Les États-Unis autorisent l’irradiation de la viande depuis 1997, mais des incidents massifs en matière de sécurité alimentaire se produisent encore. Le 3 juillet 2015, un conditionneur de viande du Colorado a rappelé 13,5 tonnes de viande de bœuf en raison d’une contamination à l’E. coli 0-157 . Le 1er novembre 2015, une usine du Nebraska a rappelé 83 tonnes de bœuf haché contaminé par l’E. coli 0-157 . Le 19 mai 2014, une usine du Michigan a rappelé 900 tonnes de bœuf haché contaminé à l ‘E. coli 0-157 . L’irradiation n’est pas une panacée en matière de sécurité alimentaire.

Le Canada a la capacité de s’assurer que son système alimentaire est en mesure de fournir du bœuf haché sûr sans irradiation. Les consommateurs se préoccupent de plus en plus de l’origine et du mode de production de leurs aliments. L’autorisation de l’irradiation du bœuf haché frais et congelé porterait atteinte à la marque canadienne aux yeux de nombreux consommateurs et permettrait d’augmenter les importations de bœuf haché en provenance d’installations américaines qui utilisent l’irradiation.

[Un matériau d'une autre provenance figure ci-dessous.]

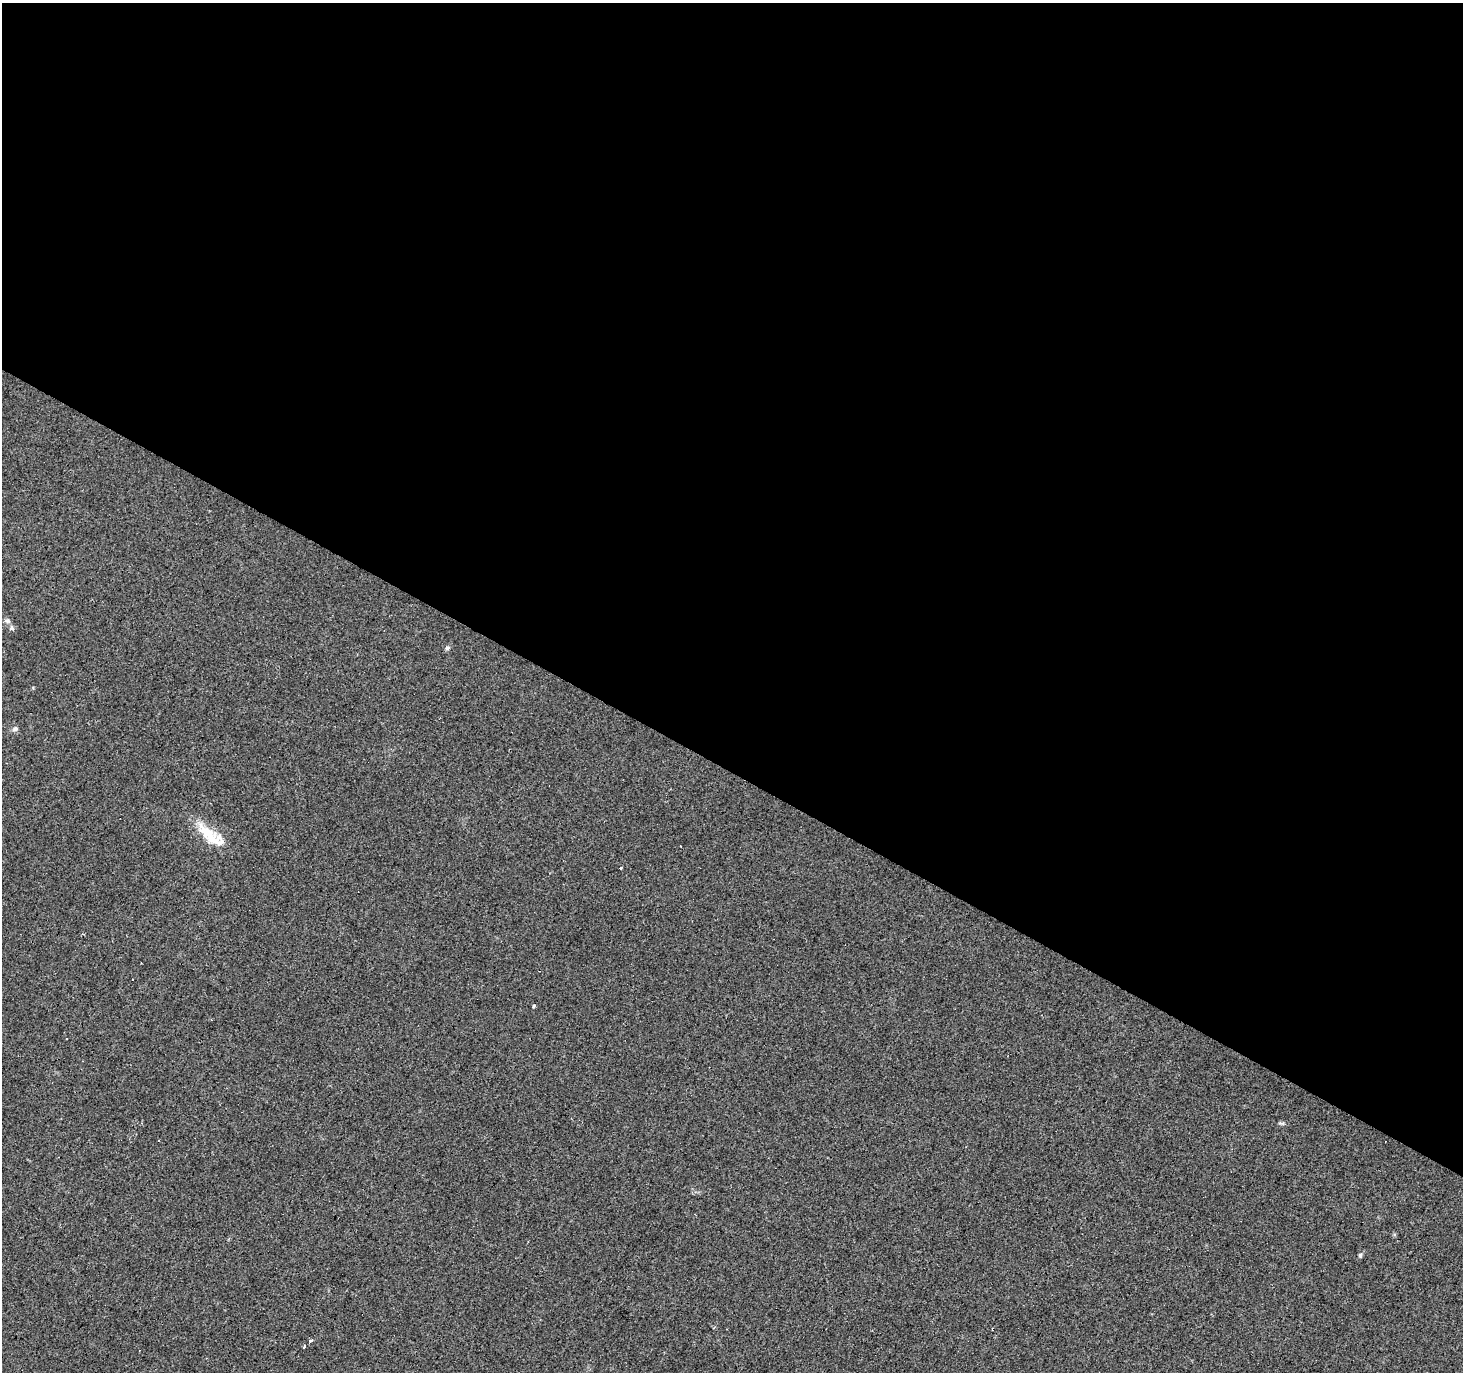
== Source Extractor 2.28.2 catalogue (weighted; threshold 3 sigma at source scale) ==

Nous demandons instamment à Santé Canada de rejeter l’amendement proposé à la Loi sur les aliments et drogues et de se concentrer plutôt sur l’amélioration du système d’inspection des viandes et sur la promotion de réglementations appropriées et efficaces qui soutiendront une stratégie de transformation alimentaire diversifiée et régionale. Ces mesures renforceraient la confiance des Canadiens dans les conditionneurs de viande, qui leur fourniraient du bœuf haché propre et sain produit par des fermières canadiennes.